The devastating facts on diabetes are about as awful as they come. Diabetes is a chronic disease that often leads to blindness, nerve damage, kidney failure and even death. It plagues our state and causes more deaths each year in the United States than breast cancer and AIDS combined.

By the time we reach age 65, statistics from the Centers for Disease Control and Prevention statistics indicate half of us will have diabetes or pre-diabetes. And yet, all too often, we overlook the most important fact — overwhelmingly, the vast majority of cases are entirely preventable.

Many Americans believe that diabetes is strictly genetic, and we have little control over whether the condition will develop. This is likely true for genetically influenced Type I diabetes in which a faulty immune system affects insulin production. Insulin is critical in regulating blood glucose levels. While the exact cause that triggers Type I diabetes is unclear, we do know that Type I diabetes accounts for only 5 percent of diabetes cases in the United States. Enter Type II.

An astonishing 95 percent of all diabetes cases are Type II. Millions of Americans are living with this chronic disease, and the most important causative factors are poor diet and a lack of physical activity. If you think this is familiar to another issue we in Georgia struggle with, you’re absolutely right. Obesity is a major physical indicator that someone might have pre-diabetes or diabetes. We must focus on our future.

With one in five of our precious children classified as obese — earning Georgia the second highest childhood obesity rate in the U.S. — we must focus first on combating childhood obesity. We’re starting with SHAPE — the Student Health and Physical Education Act — which requires all students enrolled in physical education classes to participate in a fitness assessment with individual results privately sent to parents and guardians.

When combined with other sources of information, including hospital data and community characteristics, SHAPE will help provide our state with unprecedented information to ensure that the most effective interventions and policy changes are proposed and implemented in Georgia.

That is the true importance of our work with childhood obesity. Not every overweight child has diabetes, but extra body fat makes insulin’s regulation of blood glucose more difficult and therefore increases the risk of diabetes. With a 300 percent increase in childhood obesity in the last 30 years, we have seen a marked increase of diabetes in younger and younger people.

SHAPE will serve as an excellent, accurate measurement of where we are. But insulin might tell us where we’re going.

Insulin is the key to regulating glucose in the blood. Glucose leaves the bloodstream when used as fuel for activity. Too little activity and glucose increases. Eat too much, or eat foods which digest into glucose too quickly, and glucose increases. Either scenario forces the body to create more insulin. At some point, this balancing act becomes too difficult for the body to manage and Type II diabetes is the result.

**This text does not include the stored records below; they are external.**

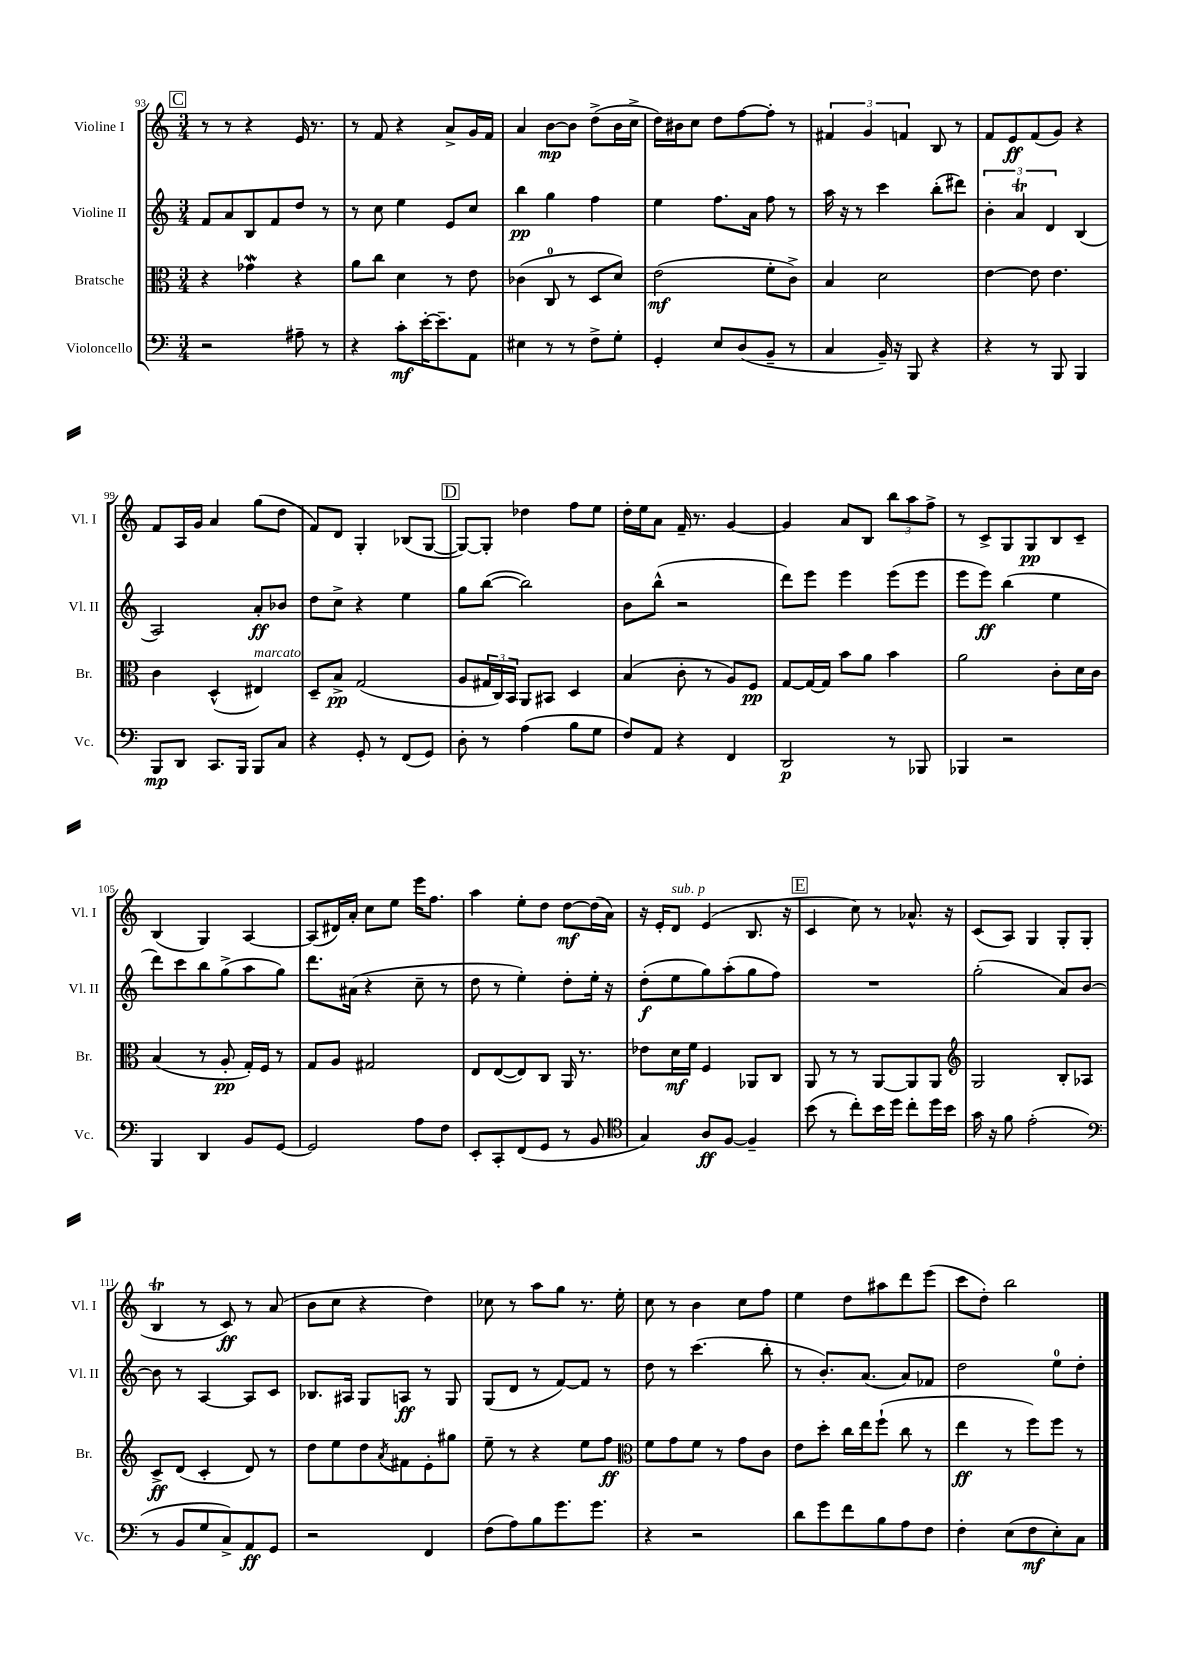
<<
\new StaffGroup <<
\new Staff = "s0" \with { instrumentName = "Violine I" shortInstrumentName = "Vl. I" } {
    \clef treble \key c \major \numericTimeSignature \time 3/4
    \mark \markup { \box "C" } r8 r8 r4 e'16 r8. |
    r8 f'8 r4 a'8-> g'16 f'16 |
    a'4 b'8~\mp b'8 d''8->( b'16 c''16-> |
    d''16) bis'16 c''8 d''8 f''8~ f''8-. r8 |
    \tuplet 3/2 { fis'4 g'4 f'4 } b8 r8 |
    f'8 e'8\ff f'8( g'8) r4 |
    f'8 a16 g'16 a'4 g''8( d''8 |
    f'8) d'8 g4-. bes8( g8~ |
    \mark \markup { \box "D" } g8~) g8-. des''4 f''8 e''8 |
    d''16-. e''16 a'8 f'16-- r8. g'4~ |
    g'4 a'8 b8 \tuplet 3/2 { b''8 a''8 f''8-> } |
    r8 c'8-> g8 g8\pp b8 c'8-- |
    b4( g4) a4~ |
    a8( dis'16) a'16-. c''8 e''8 e'''16 f''8. |
    a''4 e''8-. d''8 d''8~\mf d''16( a'16) |
    r16 e'16-. d'8^\markup { \italic "sub. p" } e'4( b8. r16 |
    \mark \markup { \box "E" } c'4 c''8) r8 aes'8.-^ r16 |
    c'8( a8) g4 g8-. g8( |
    b4\trill r8 c'8\ff) r8 a'8( |
    b'8 c''8 r4 d''4) |
    ces''8 r8 a''8 g''8 r8. e''16-. |
    c''8 r8 b'4 c''8 f''8 |
    e''4 d''8 ais''8 d'''8 e'''8( |
    c'''8 d''8-.) b''2 \bar "|." |
}
\new Staff = "s1" \with { instrumentName = "Violine II" shortInstrumentName = "Vl. II" } {
    \clef treble \key c \major \numericTimeSignature \time 3/4
    \mark \markup { \box "C" } f'8 a'8 b8 f'8 d''8 r8 |
    r8 c''8 e''4 e'8 c''8 |
    b''4\pp g''4 f''4 |
    e''4 f''8. a'16 f''8 r8 |
    a''16 r16 r8 c'''4 b''8-.( dis'''8) |
    \tuplet 3/2 { b'4-. a'4\trill d'4 } b4( |
    a2) a'8-.\ff bes'8 |
    d''8 c''8-> r4 e''4 |
    \mark \markup { \box "D" } g''8 b''8~( b''2) |
    b'8 b''8-^( r2 |
    d'''8) e'''8 e'''4 e'''8( e'''8 |
    e'''8 e'''8\ff) b''4( e''4 |
    d'''8) c'''8 b''8 g''8->( a''8 g''8) |
    d'''8. ais'16( r4 c''8-- r8 |
    d''8 r8 e''4-.) d''8-. e''16-. r16 |
    d''8-.\f( e''8 g''8) a''8-.( g''8 f''8) |
    \mark \markup { \box "E" } R2. |
    g''2-.( a'8) b'8~ |
    b'8 r8 a4~ a8 c'8 |
    bes8. ais16 g8 a8\ff r8 g8 |
    g8( d'8 r8 f'8~) f'8 r8 |
    d''8 r8 c'''4.( b''8-. |
    r8 b'8.-.) a'8.( a'8) fes'8 |
    d''2 e''8-0 d''8-. \bar "|." |
}
\new Staff = "s2" \with { instrumentName = "Bratsche" shortInstrumentName = "Br." } {
    \clef alto \key c \major \numericTimeSignature \time 3/4
    \mark \markup { \box "C" } r4 ges'4\mordent r4 |
    a'8 c''8 d'4 r8 e'8 |
    ces'4( c8-0 r8 d8 d'8) |
    e'2\mf( f'8-. c'8->) |
    b4 d'2 |
    e'4~ e'8 e'4. |
    c'4 d4-^( eis4^\markup { \italic "marcato" }) |
    d8-- b8->\pp g2( |
    \mark \markup { \box "D" } a8 \tuplet 3/2 { gis16 c16) b,16 } a,8 bis,8 d4 |
    b4( c'8-. r8 a8) f8\pp |
    g8~ g16~ g16 b'8 a'8 b'4 |
    a'2 c'8-. d'16 c'16 |
    b4( r8 a8-.\pp g16-.) f16 r8 |
    g8 a8 gis2 |
    e8 e8~( e8) c8 a,16 r8. |
    ees'8 d'16\mf f'16 f4 aes,8 c8 |
    \mark \markup { \box "E" } a,8 r8 r8 a,8~ a,8 a,8 |
    \clef treble g2 b8-. aes8 |
    c'8->\ff d'8( c'4-. d'8) r8 |
    d''8 e''8 d''8 \acciaccatura { a'8 } fis'8 e'8-. gis''8 |
    e''8-- r8 r4 e''8 f''8\ff |
    \clef alto f'8 g'8 f'8 r8 g'8 c'8 |
    e'8 d''8-. c''16 e''16 f''8-!( c''8 r8 |
    e''4\ff r8 f''8) f''8 r8 \bar "|." |
}
\new Staff = "s3" \with { instrumentName = "Violoncello" shortInstrumentName = "Vc." } {
    \clef bass \key c \major \numericTimeSignature \time 3/4
    \mark \markup { \box "C" } r2 ais8-- r8 |
    r4 c'8-.\mf e'16~-. e'8.-- a,8 |
    eis4 r8 r8 f8-> g8-. |
    g,4-. e8 d8( b,8-- r8 |
    c4 b,16--) r16 b,,8 r4 |
    r4 r8 b,,8 b,,4 |
    b,,8\mp d,8 c,8. b,,16 b,,8 c8 |
    r4 g,8-. r8 f,8( g,8) |
    \mark \markup { \box "D" } d8-. r8 a4( b8 g8 |
    f8) a,8 r4 f,4 |
    d,2\p r8 bes,,8 |
    bes,,4 r2 |
    b,,4 d,4 b,8 g,8~ |
    g,2 a8 f8 |
    e,8-. c,8-. f,8( g,8 r8 b,8 |
    \clef tenor g4) a8\ff f8~ f4-- |
    \mark \markup { \box "E" } b'8( r8 c''8-.) b'16 d''16 c''8-. d''16 b'16 |
    g'16 r16 f'8 e'2-.( |
    \clef bass r8 b,8 g8 c8->) a,8\ff g,8 |
    r2 f,4 |
    f8( a8) b8 g'8. g'8. |
    r4 r2 |
    d'8 g'8 f'8 b8 a8 f8 |
    f4-. e8( f8\mf e8-.) c8 \bar "|." |
}
>>
>>
\layout { \context { \Score currentBarNumber = #93 } }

At the Georgia Department of Public Health, a new and innovative pilot program with employees will allow us to look more deeply into insulin levels as indicators of future health issues. Soon, it is my hope that every American learns and understands the simple facts about diabetes, insulin and what we might learn from insulin levels.

We in the department will look at insulin. But I encourage you to look at what you eat — and how much you move.

Dr. Brenda Fitzgerald is commissioner of the Georgia Department of Public Health.